Much of the world’s regulatory mechanisms are naturally a reaction to what has occurred and been perceived as bad practice. As such, it’s only natural that corporations will push the boundaries before then being brought back into line. France’s Digital Services Tax is the first logical step to take aim at the fact that corporations should either have profitable operations, or not run. If a company can fake a lack of profitability and get away with it, that shouldn’t be allowed and as such the assumption is that if you’re doing business, it must be profitable to you. As such, France will just tax your revenue rather than worry about how you can show you’re not making a profit and therefore don’t deserve to be taxed when everyone knows you actually are.
Other measures which seem more and more outdated is the US SEC regulation requiring only firms which have over $10 million in assets AND more than 500 external investors to have to file accounts. This bar was set by the Securities and Exchange Act of 1934 when $10 million was a hell of a lot more money than it is today. The rationale was that if you’re so big you have that much and a bunch of shareholders, you should basically be a public company so we’ll make you open up to scrutiny in the same way a public company is and make you file accounts.

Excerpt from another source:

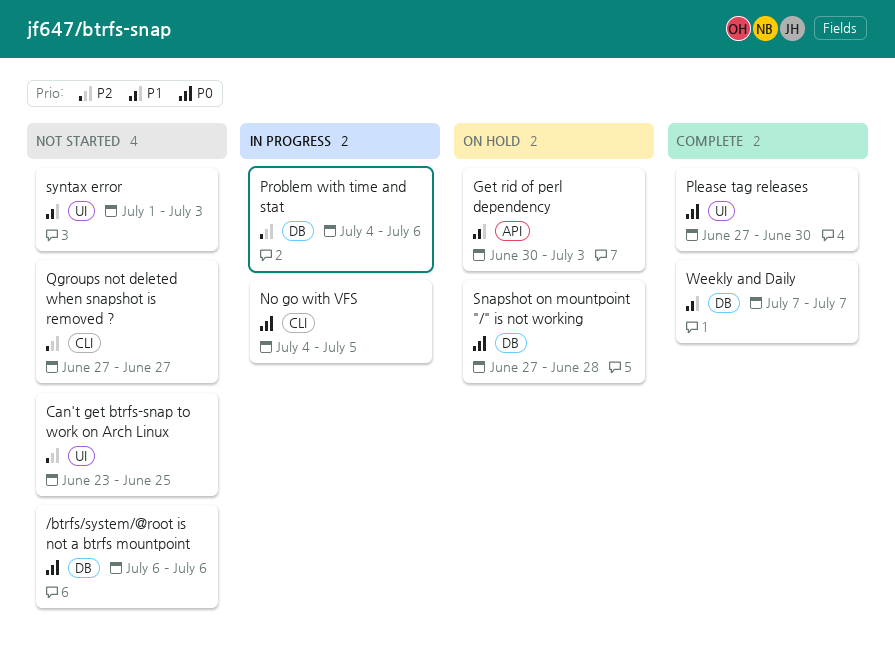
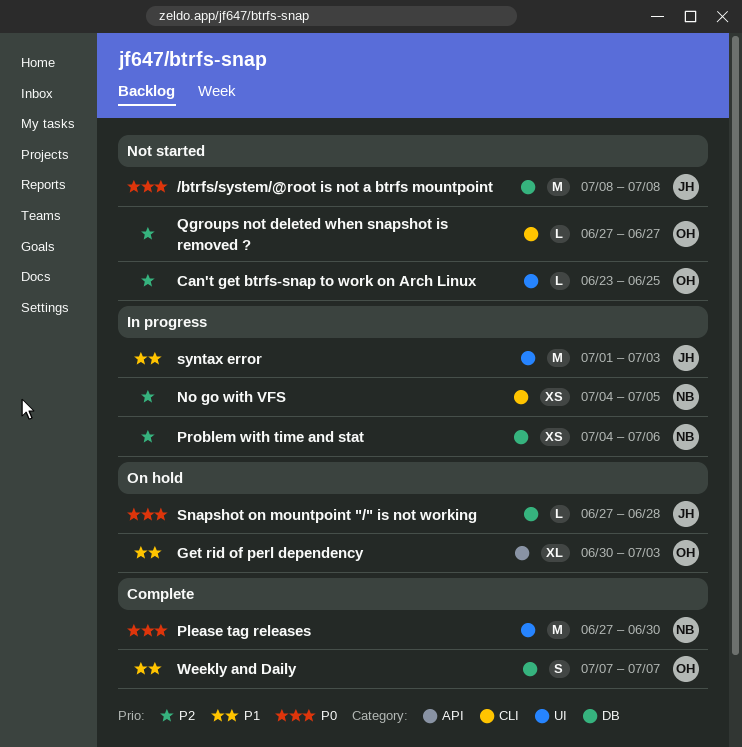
/btrfs/system/@root is not a btrfs mountpoint, start: Jul 6 -> Jul 8
/btrfs/system/@root is not a btrfs mountpoint, due: Jul 6 -> Jul 8
No go with VFS, priority: P0 -> P2
syntax error, status: Not started -> In progress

The trouble is that the venture capital investment industry has come a long way since 1934 and now many multi-billion dollar companies are still private with a number of shares just circulating amongst limited external parties, thereby allowing them to keep all the early stage growth and profits for themselves. Pension funds and others who have requirements that their investments be in publicly traded companies are left out in the cold, as obviously are retail investors.
The war between corporations and governments/regulators is a long one and being constantly waged. This week, we saw Amazon take a slice of humble pie.